• **Provided data**:
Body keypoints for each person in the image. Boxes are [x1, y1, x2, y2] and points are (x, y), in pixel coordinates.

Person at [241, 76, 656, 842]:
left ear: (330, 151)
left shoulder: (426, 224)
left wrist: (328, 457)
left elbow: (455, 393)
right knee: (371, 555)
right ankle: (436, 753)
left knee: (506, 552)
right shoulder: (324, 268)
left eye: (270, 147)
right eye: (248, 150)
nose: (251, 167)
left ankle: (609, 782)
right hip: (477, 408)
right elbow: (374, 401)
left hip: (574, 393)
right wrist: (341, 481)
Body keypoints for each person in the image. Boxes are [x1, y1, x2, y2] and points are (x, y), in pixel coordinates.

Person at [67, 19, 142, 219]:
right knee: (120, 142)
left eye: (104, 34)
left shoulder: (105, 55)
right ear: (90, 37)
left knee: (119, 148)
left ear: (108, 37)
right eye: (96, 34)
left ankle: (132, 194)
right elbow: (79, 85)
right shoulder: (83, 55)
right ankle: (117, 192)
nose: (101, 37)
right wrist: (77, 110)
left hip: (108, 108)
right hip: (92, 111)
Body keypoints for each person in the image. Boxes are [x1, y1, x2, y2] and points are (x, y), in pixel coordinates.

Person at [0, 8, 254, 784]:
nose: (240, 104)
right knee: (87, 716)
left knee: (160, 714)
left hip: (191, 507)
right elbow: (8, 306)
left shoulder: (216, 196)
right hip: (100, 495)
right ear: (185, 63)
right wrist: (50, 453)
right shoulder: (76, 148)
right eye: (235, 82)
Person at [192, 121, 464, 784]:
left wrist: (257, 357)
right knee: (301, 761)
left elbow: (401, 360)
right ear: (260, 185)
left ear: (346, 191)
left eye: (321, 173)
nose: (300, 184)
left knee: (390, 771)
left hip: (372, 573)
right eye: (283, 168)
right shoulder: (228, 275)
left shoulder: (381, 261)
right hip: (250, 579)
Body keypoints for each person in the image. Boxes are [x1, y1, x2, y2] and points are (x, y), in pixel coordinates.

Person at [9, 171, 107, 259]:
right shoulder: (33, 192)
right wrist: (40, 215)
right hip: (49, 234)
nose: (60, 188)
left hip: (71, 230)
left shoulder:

---

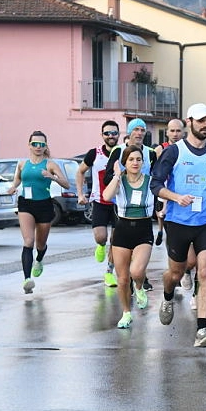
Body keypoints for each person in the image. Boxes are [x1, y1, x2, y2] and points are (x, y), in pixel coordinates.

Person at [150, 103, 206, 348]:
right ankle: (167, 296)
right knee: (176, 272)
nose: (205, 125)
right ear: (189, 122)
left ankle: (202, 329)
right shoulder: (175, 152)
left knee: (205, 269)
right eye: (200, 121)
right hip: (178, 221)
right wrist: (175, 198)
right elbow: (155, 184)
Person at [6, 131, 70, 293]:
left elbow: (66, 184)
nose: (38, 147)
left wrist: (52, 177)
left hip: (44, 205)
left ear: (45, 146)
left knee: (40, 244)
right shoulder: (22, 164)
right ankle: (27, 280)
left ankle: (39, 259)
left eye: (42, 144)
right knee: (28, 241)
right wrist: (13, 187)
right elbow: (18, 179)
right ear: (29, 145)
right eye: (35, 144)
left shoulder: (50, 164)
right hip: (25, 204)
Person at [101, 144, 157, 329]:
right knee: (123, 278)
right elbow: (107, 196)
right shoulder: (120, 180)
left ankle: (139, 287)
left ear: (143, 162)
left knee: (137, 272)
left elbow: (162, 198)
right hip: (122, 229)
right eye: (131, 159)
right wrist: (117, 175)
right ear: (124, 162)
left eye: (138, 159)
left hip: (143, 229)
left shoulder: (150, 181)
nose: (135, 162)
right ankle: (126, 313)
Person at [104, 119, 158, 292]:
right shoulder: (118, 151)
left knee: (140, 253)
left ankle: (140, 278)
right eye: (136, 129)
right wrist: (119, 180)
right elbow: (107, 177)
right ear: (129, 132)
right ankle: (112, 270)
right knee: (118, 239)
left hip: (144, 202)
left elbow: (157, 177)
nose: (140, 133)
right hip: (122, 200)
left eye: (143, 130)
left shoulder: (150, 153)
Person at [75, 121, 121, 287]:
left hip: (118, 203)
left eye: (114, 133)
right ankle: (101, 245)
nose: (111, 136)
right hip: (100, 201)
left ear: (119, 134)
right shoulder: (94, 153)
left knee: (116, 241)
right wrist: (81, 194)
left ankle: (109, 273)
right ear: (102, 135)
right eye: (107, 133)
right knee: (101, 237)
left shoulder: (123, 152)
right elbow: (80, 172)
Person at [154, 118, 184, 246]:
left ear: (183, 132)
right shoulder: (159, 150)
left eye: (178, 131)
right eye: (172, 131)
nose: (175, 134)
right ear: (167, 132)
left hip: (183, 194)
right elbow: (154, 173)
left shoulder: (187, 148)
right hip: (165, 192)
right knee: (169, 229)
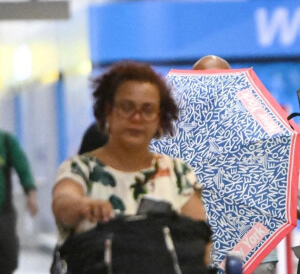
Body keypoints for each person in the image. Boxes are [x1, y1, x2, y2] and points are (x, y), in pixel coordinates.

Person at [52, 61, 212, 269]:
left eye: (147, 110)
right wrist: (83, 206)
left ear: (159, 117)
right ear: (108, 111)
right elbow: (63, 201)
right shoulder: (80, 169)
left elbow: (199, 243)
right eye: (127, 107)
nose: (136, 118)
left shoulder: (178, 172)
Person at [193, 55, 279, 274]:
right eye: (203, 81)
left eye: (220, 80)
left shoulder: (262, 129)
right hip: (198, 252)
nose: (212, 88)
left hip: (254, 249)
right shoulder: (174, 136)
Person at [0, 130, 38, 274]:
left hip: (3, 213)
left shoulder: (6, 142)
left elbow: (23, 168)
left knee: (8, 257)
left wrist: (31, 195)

• **Assignment**:
Among the records above, only the lines between the line holding "right hip: (122, 229)" and the line holding "right elbow: (154, 173)", inclusive, are to be output, exactly as written.

• **Problem solution**:
right hip: (122, 229)
right eye: (131, 159)
right wrist: (117, 175)
right ear: (124, 162)
left eye: (138, 159)
left hip: (143, 229)
left shoulder: (150, 181)
nose: (135, 162)
right ankle: (126, 313)
Person at [104, 119, 158, 292]:
right shoulder: (118, 151)
left knee: (140, 253)
left ankle: (140, 278)
right eye: (136, 129)
right wrist: (119, 180)
right elbow: (107, 177)
right ear: (129, 132)
right ankle: (112, 270)
right knee: (118, 239)
left hip: (144, 202)
left elbow: (157, 177)
nose: (140, 133)
right hip: (122, 200)
left eye: (143, 130)
left shoulder: (150, 153)
Person at [75, 121, 121, 287]:
left hip: (118, 203)
left eye: (114, 133)
right ankle: (101, 245)
nose: (111, 136)
right hip: (100, 201)
left ear: (119, 134)
right shoulder: (94, 153)
left knee: (116, 241)
right wrist: (81, 194)
left ankle: (109, 273)
right ear: (102, 135)
right eye: (107, 133)
right knee: (101, 237)
left shoulder: (123, 152)
right elbow: (80, 172)
Person at [154, 118, 184, 246]:
left ear: (183, 132)
right shoulder: (159, 150)
left eye: (178, 131)
right eye: (172, 131)
nose: (175, 134)
right ear: (167, 132)
left hip: (183, 194)
right elbow: (154, 173)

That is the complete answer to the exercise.